*** SUPPLIED RECORDS Section Begins ***

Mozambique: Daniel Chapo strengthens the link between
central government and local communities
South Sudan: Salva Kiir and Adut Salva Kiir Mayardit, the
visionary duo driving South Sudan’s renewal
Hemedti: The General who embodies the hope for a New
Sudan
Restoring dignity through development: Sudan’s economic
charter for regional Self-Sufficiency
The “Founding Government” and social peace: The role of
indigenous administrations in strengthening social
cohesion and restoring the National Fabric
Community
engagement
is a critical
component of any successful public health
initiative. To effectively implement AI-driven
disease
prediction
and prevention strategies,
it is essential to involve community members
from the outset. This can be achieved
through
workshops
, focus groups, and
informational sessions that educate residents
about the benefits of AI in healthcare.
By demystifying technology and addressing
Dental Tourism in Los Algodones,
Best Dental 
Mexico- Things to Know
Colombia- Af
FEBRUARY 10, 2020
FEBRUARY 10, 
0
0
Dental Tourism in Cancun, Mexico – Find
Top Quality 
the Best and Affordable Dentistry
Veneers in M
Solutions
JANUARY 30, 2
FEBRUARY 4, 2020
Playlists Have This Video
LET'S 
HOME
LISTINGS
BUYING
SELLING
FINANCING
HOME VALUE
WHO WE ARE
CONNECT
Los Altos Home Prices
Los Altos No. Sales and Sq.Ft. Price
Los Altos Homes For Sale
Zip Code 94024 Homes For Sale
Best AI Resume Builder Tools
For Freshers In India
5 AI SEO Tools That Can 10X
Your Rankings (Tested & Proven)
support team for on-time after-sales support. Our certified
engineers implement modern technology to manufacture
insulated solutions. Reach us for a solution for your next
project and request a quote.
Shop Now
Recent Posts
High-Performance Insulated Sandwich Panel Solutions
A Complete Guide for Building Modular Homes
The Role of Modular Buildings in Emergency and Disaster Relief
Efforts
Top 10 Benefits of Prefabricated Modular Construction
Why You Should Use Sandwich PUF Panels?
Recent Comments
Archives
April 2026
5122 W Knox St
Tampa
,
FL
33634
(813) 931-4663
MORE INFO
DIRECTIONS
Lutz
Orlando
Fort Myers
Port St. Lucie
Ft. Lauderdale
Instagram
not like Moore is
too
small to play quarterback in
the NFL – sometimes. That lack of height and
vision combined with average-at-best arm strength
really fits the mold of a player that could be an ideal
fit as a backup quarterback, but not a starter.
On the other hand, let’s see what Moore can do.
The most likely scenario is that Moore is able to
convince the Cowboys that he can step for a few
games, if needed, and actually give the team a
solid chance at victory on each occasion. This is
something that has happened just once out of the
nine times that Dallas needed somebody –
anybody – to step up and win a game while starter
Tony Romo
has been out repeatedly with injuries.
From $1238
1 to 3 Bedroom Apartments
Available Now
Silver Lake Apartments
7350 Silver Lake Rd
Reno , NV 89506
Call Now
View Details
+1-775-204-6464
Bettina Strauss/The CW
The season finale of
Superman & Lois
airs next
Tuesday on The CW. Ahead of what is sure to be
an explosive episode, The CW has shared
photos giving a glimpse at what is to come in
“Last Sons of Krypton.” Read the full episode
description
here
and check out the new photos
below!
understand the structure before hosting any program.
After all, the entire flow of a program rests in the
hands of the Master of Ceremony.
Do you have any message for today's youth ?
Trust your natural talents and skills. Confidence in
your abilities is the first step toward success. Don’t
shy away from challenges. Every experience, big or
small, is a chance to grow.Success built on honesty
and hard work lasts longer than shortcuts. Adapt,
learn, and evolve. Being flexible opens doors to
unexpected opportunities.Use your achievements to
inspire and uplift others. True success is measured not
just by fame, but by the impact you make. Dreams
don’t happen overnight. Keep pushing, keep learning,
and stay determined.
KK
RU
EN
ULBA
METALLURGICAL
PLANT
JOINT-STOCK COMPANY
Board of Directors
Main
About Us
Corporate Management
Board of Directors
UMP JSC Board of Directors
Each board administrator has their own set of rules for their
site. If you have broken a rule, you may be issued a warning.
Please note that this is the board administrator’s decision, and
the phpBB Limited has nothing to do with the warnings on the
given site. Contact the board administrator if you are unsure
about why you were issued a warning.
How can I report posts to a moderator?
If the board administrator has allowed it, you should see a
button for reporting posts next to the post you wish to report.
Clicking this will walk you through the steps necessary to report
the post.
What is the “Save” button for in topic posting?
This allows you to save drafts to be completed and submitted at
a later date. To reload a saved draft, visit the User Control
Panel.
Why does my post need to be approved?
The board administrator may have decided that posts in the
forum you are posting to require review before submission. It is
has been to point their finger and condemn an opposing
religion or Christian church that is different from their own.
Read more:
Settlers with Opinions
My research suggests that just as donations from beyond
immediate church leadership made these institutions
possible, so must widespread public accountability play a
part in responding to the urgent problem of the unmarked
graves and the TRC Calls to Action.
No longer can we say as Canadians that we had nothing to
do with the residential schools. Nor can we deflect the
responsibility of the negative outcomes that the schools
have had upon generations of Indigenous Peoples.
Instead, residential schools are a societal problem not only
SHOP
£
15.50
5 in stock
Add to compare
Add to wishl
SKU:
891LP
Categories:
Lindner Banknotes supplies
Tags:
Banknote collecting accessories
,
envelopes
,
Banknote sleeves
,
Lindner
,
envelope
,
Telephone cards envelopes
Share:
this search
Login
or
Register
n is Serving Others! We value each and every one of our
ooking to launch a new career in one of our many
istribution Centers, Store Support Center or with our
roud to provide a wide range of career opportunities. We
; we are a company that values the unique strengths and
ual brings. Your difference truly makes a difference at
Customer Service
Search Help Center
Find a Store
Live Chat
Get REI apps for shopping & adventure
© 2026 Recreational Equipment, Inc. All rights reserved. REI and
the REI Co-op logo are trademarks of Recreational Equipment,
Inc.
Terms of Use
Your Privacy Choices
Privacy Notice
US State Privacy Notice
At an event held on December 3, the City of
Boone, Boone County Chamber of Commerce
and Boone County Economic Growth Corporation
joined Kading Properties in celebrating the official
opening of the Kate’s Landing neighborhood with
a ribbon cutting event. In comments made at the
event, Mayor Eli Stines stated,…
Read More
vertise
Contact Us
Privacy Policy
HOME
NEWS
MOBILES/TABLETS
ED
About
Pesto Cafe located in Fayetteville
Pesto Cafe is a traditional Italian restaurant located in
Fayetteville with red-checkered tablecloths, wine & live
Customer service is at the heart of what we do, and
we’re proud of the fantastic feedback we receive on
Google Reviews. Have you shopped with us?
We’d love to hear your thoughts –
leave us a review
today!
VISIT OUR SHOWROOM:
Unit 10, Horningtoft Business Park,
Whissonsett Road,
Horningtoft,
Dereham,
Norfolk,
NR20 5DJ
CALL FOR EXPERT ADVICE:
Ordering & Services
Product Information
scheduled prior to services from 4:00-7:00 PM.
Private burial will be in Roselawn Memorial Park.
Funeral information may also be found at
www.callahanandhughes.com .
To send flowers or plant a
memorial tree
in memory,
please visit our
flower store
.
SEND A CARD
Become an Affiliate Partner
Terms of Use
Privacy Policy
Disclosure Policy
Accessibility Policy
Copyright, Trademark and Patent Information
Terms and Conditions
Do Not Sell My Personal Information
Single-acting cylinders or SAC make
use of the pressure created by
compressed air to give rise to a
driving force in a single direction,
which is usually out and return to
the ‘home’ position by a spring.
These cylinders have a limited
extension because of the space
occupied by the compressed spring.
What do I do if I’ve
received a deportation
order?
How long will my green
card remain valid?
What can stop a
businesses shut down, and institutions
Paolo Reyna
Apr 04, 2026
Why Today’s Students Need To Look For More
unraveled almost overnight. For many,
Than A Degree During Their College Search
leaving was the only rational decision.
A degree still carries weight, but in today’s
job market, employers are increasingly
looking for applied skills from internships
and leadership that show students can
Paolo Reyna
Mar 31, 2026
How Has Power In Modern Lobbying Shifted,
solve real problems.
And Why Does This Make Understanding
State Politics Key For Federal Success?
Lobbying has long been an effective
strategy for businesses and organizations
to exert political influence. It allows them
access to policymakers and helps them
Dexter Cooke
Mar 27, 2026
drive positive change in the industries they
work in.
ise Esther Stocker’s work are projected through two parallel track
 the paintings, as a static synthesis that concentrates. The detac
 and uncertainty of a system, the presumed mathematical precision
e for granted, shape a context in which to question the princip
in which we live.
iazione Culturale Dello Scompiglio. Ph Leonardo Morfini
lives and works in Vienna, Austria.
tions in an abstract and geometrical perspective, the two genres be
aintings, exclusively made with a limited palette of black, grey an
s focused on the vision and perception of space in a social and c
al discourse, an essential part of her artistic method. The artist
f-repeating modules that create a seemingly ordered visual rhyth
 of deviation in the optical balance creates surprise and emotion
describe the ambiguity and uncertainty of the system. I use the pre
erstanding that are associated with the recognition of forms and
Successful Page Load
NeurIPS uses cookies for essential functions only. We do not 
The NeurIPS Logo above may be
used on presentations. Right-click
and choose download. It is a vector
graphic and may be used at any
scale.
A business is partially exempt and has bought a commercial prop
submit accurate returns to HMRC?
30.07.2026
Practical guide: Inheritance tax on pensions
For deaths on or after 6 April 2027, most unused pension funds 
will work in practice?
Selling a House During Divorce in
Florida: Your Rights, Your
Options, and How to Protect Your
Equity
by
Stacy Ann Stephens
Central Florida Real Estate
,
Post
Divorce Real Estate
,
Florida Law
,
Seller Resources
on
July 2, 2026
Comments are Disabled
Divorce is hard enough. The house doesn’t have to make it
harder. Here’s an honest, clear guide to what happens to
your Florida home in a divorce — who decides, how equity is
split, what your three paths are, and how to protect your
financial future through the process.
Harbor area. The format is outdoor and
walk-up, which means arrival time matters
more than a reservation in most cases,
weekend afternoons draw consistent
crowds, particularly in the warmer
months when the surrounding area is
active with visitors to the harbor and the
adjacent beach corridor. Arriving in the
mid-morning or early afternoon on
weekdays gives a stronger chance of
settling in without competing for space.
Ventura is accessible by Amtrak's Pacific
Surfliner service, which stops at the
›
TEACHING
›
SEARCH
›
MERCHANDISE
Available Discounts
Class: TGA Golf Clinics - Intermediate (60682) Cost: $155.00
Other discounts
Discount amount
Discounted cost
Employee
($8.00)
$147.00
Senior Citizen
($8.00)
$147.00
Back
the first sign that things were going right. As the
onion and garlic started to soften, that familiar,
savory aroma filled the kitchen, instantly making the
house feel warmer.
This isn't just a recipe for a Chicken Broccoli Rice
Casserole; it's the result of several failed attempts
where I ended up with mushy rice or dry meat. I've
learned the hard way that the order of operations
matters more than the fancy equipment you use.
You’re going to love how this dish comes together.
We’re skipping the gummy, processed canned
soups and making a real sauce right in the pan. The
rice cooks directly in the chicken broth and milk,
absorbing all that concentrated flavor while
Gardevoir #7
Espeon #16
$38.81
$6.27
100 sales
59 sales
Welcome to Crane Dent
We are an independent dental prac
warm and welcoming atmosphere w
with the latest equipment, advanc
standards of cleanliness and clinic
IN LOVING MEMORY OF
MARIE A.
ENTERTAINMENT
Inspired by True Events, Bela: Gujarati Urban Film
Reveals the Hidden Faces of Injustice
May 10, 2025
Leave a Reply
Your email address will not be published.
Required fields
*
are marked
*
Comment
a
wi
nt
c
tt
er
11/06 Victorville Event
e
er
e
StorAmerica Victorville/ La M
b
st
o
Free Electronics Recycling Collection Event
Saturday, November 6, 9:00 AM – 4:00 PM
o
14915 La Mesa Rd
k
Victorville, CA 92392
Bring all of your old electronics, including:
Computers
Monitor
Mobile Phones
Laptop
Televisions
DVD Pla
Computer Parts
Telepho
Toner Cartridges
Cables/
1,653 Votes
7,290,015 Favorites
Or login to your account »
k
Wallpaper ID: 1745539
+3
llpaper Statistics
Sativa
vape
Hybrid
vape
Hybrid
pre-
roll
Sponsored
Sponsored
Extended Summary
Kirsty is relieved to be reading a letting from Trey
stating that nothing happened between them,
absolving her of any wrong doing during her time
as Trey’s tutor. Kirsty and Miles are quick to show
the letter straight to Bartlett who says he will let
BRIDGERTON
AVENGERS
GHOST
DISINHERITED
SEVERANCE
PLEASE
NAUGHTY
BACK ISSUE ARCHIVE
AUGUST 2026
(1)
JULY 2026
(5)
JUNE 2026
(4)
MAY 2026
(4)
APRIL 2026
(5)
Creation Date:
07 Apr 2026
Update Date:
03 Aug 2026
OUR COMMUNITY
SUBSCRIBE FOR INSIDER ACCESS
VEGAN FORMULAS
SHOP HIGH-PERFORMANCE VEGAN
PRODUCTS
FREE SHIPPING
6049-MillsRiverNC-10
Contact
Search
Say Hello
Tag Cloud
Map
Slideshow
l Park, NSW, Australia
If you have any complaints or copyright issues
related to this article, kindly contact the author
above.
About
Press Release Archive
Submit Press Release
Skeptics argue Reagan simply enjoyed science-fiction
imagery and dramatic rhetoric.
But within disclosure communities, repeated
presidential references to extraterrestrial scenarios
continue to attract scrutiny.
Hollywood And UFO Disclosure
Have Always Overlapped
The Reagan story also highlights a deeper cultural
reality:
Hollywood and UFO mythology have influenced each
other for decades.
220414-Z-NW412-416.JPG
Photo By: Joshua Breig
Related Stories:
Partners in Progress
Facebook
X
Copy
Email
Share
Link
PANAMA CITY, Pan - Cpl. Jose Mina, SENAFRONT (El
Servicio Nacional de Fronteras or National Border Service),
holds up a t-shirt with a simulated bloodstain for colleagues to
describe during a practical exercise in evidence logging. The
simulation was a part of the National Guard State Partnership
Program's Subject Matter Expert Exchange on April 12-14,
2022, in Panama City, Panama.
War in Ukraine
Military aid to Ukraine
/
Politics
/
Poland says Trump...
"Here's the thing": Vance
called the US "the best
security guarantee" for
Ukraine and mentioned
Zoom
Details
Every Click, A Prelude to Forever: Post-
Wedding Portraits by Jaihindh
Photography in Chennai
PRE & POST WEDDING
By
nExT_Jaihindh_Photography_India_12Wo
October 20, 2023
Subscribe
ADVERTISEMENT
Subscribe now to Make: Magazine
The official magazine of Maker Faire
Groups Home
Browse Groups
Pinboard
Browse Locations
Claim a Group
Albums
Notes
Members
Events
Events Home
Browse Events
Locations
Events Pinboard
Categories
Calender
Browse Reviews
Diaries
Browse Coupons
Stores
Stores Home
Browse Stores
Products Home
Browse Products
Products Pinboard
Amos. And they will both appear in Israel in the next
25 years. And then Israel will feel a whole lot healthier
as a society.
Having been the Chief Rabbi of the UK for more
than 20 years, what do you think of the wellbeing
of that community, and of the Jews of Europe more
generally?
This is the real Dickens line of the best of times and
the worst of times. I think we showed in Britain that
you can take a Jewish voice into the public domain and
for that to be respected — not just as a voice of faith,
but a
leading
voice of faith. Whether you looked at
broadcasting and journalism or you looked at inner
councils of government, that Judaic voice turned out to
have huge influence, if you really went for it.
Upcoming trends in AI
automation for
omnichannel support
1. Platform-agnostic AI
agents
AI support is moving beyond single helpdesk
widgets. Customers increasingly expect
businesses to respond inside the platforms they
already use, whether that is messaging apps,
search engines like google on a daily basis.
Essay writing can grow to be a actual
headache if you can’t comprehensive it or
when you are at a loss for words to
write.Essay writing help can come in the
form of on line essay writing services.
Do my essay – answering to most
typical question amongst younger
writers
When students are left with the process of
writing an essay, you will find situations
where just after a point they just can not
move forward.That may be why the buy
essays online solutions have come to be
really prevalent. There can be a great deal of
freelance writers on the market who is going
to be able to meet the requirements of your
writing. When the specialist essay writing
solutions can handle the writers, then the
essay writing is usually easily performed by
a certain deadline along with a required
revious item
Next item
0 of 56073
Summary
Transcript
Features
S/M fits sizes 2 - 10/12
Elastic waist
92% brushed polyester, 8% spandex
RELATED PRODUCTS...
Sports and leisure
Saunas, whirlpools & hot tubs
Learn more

*** SUPPLIED RECORDS Section Ends ***

EXERCISE GOAL: Across the entries above, find the lines with the string "longer" and copy them.

SOLVED EXERCISE:
and hard work lasts longer than shortcuts. Adapt,
No longer can we say as Canadians that we had nothing to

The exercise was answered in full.